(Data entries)
Begin

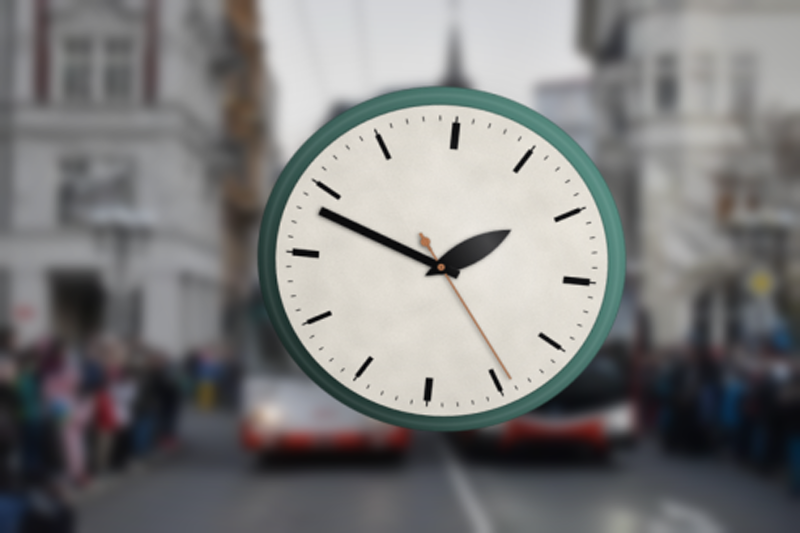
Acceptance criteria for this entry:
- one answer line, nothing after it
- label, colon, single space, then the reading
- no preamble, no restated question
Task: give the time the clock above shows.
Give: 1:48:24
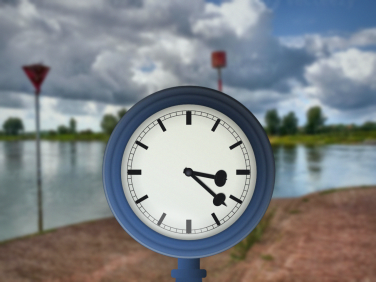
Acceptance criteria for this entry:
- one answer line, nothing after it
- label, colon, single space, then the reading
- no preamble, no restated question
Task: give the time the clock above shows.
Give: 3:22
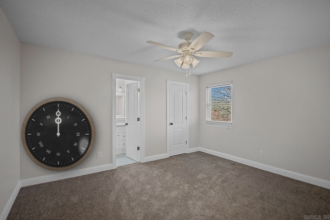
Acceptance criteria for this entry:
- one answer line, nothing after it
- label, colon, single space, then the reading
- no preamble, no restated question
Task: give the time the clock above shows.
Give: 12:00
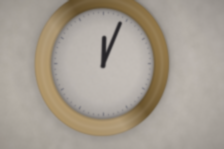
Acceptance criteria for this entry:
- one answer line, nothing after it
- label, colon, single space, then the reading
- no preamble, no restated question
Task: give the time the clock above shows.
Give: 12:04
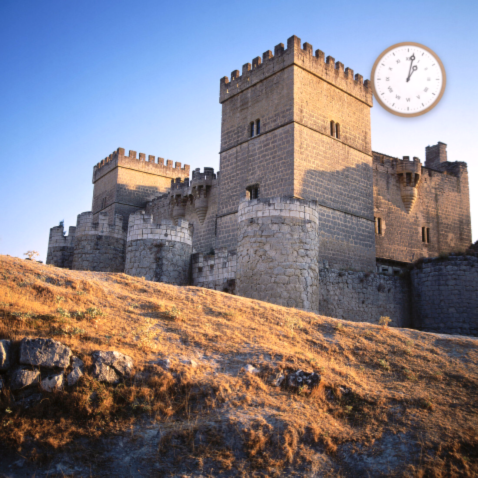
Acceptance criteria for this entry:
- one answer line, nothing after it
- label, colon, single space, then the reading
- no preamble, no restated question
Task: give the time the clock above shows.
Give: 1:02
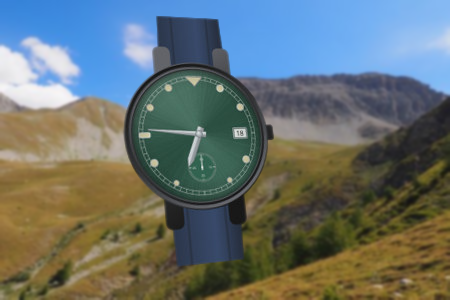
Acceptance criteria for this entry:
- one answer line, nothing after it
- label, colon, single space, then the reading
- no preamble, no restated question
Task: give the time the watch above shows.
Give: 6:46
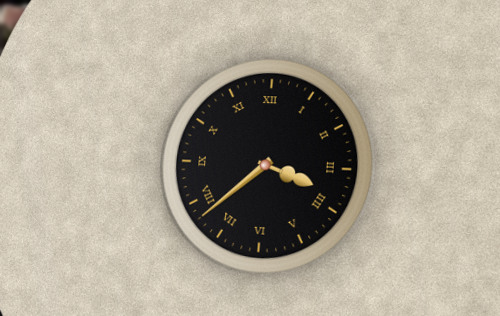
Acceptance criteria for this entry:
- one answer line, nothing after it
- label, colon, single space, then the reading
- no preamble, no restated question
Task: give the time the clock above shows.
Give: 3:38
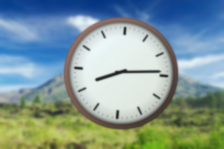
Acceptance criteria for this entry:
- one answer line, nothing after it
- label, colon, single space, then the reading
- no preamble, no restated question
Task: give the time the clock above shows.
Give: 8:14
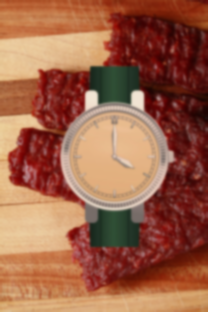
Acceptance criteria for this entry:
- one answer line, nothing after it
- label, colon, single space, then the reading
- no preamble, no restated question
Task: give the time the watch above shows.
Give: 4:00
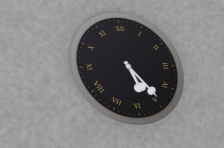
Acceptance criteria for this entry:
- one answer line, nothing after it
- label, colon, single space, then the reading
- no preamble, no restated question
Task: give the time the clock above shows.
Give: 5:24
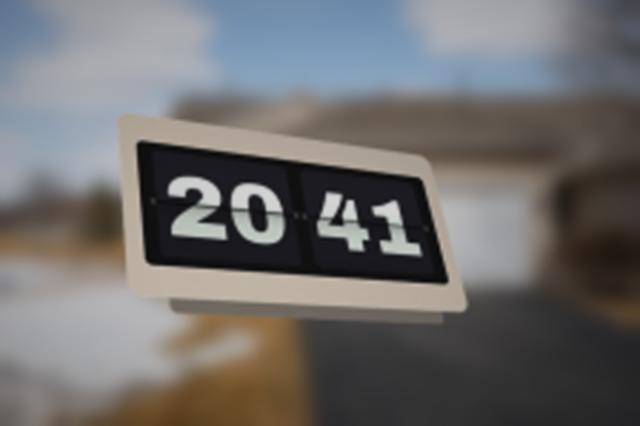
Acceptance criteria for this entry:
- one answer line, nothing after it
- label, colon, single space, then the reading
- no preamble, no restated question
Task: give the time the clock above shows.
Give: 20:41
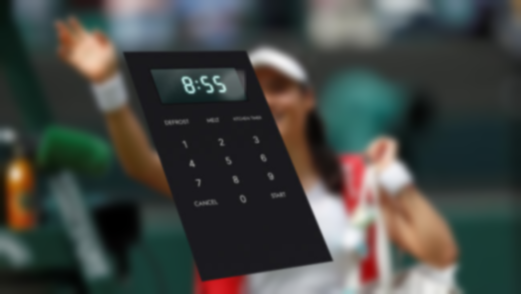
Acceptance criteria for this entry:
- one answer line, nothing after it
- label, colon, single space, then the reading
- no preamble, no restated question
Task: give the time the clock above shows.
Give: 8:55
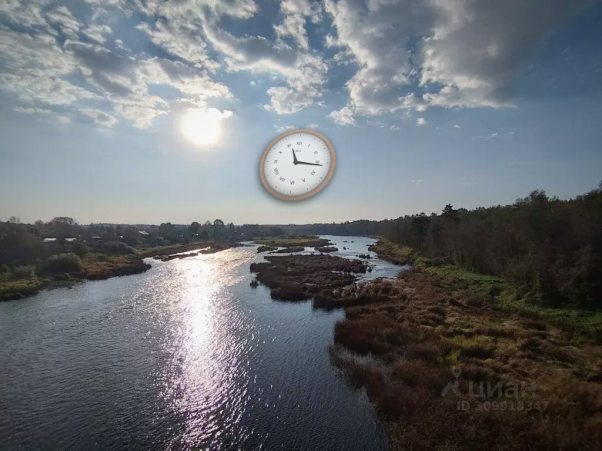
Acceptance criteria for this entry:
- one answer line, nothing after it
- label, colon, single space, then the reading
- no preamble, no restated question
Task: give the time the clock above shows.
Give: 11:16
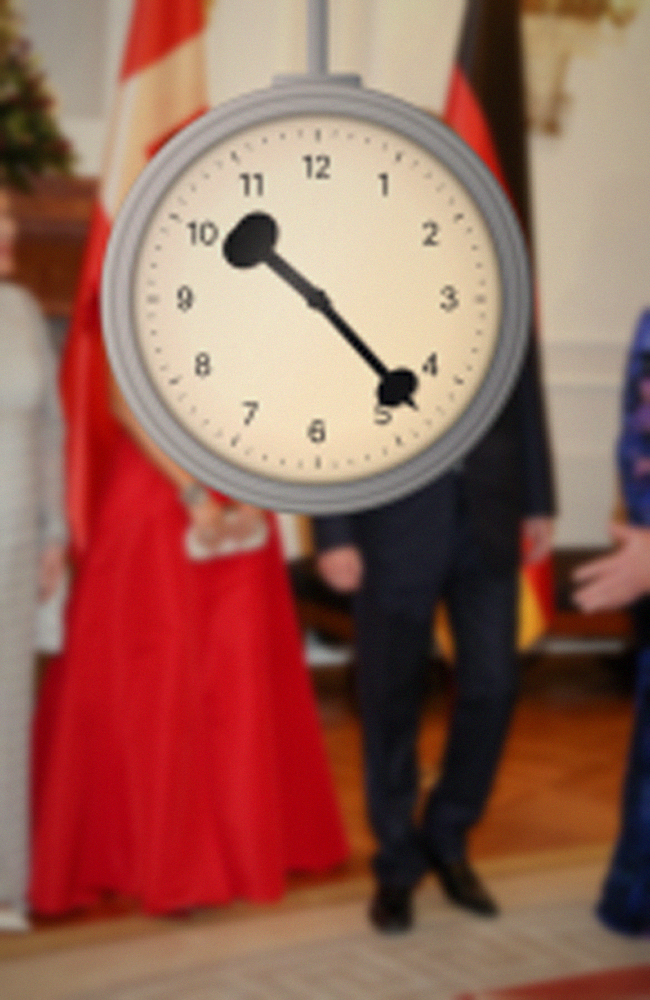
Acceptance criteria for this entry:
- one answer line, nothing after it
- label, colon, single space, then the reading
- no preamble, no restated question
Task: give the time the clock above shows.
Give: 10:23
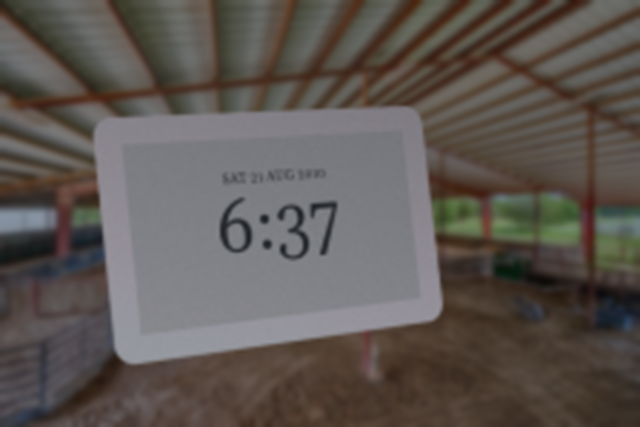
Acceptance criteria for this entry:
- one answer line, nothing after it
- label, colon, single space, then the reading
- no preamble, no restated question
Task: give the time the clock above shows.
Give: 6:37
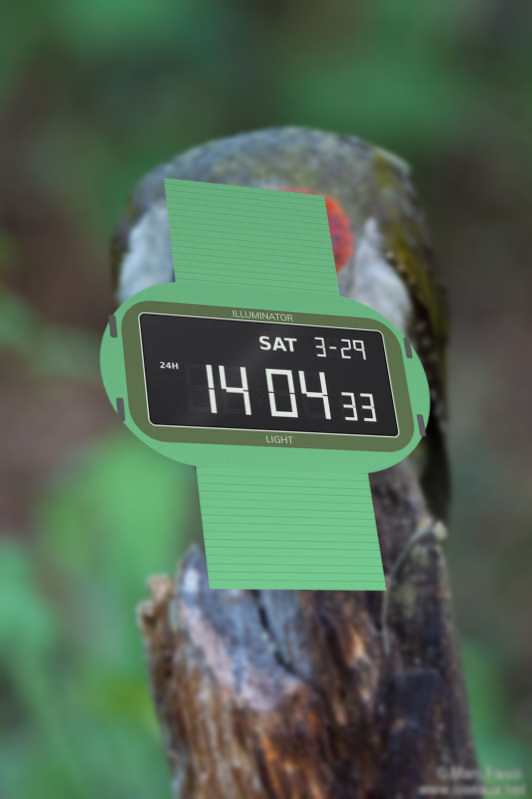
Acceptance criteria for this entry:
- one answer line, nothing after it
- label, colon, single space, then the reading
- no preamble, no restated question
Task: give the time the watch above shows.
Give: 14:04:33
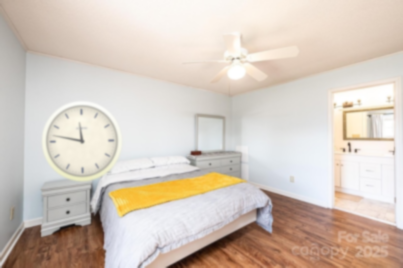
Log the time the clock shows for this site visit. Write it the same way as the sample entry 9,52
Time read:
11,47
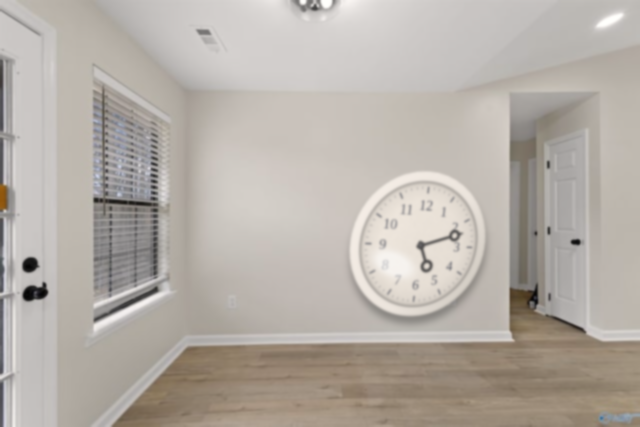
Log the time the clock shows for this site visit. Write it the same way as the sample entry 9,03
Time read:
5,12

End

Write out all of the items above again, replacing "single space" with "one space" each time it occurs and leaving everything else unchanged. Omit the pictures from your answer.

Correct response:
Acceptance criteria for this entry:
- one answer line, nothing after it
- label, colon, one space, then the reading
- no preamble, no restated question
Task: give the time the clock above shows.
Give: 1:48:24
Acceptance criteria for this entry:
- one answer line, nothing after it
- label, colon, one space, then the reading
- no preamble, no restated question
Task: give the time the clock above shows.
Give: 3:22
Acceptance criteria for this entry:
- one answer line, nothing after it
- label, colon, one space, then the reading
- no preamble, no restated question
Task: give the time the clock above shows.
Give: 12:00
Acceptance criteria for this entry:
- one answer line, nothing after it
- label, colon, one space, then the reading
- no preamble, no restated question
Task: give the time the clock above shows.
Give: 12:04
Acceptance criteria for this entry:
- one answer line, nothing after it
- label, colon, one space, then the reading
- no preamble, no restated question
Task: give the time the clock above shows.
Give: 1:02
Acceptance criteria for this entry:
- one answer line, nothing after it
- label, colon, one space, then the reading
- no preamble, no restated question
Task: give the time the watch above shows.
Give: 6:46
Acceptance criteria for this entry:
- one answer line, nothing after it
- label, colon, one space, then the reading
- no preamble, no restated question
Task: give the time the clock above shows.
Give: 3:38
Acceptance criteria for this entry:
- one answer line, nothing after it
- label, colon, one space, then the reading
- no preamble, no restated question
Task: give the time the clock above shows.
Give: 8:14
Acceptance criteria for this entry:
- one answer line, nothing after it
- label, colon, one space, then the reading
- no preamble, no restated question
Task: give the time the watch above shows.
Give: 4:00
Acceptance criteria for this entry:
- one answer line, nothing after it
- label, colon, one space, then the reading
- no preamble, no restated question
Task: give the time the clock above shows.
Give: 5:24
Acceptance criteria for this entry:
- one answer line, nothing after it
- label, colon, one space, then the reading
- no preamble, no restated question
Task: give the time the clock above shows.
Give: 20:41
Acceptance criteria for this entry:
- one answer line, nothing after it
- label, colon, one space, then the reading
- no preamble, no restated question
Task: give the time the clock above shows.
Give: 8:55
Acceptance criteria for this entry:
- one answer line, nothing after it
- label, colon, one space, then the reading
- no preamble, no restated question
Task: give the time the clock above shows.
Give: 11:16
Acceptance criteria for this entry:
- one answer line, nothing after it
- label, colon, one space, then the reading
- no preamble, no restated question
Task: give the time the clock above shows.
Give: 10:23
Acceptance criteria for this entry:
- one answer line, nothing after it
- label, colon, one space, then the reading
- no preamble, no restated question
Task: give the time the clock above shows.
Give: 6:37
Acceptance criteria for this entry:
- one answer line, nothing after it
- label, colon, one space, then the reading
- no preamble, no restated question
Task: give the time the watch above shows.
Give: 14:04:33
Log the time the clock shows for this site visit. Write it the same way as the sample entry 9,52
Time read:
11,47
Log the time the clock shows for this site visit. Write it the same way as the sample entry 9,03
Time read:
5,12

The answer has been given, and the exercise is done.